__Selected text__:
Linux kernel on HTC Hero Android phone (CDMA/US-Spec)

Chris McCracken chrismc at ozarkmountain.net
Tue Jan 12 05:55:51 CET 2010


<rant>
I *am* a bit angry. HTC has been refusing to provide the CDMA Hero kernel
source to not just myself, but a whole community of developers since they
first started delivering the phone Oct 9th, 2009. They have refused to
acknowledge that there is any difference between the source used to build
the GSM Hero and that used for the CDMA Hero (which has been proven false).
I started this process to generate a full paper trail of their refusal to
provide the source after seeing developers be shot down by HTC time after
time (unfortunately without a lot of documentation of their transactions).

__Available data__:
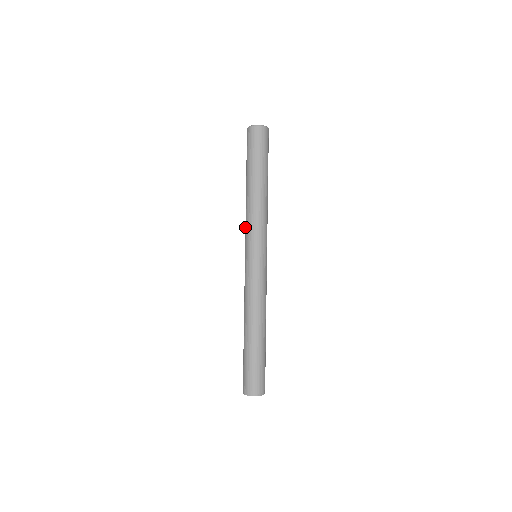
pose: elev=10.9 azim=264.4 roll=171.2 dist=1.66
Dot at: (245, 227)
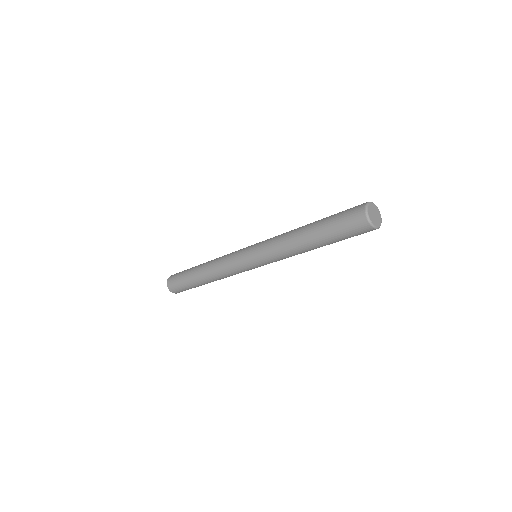
Dot at: (270, 251)
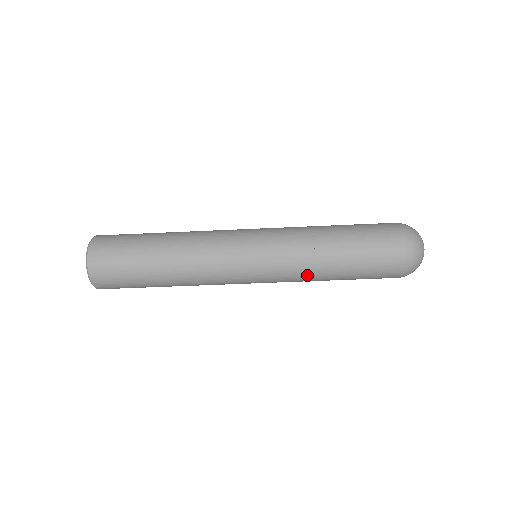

__Direction__: Please give the date on which, according to the post about the HTC Hero kernel source, HTC first started delivering the phone.

__Task solution__: Oct 9th, 2009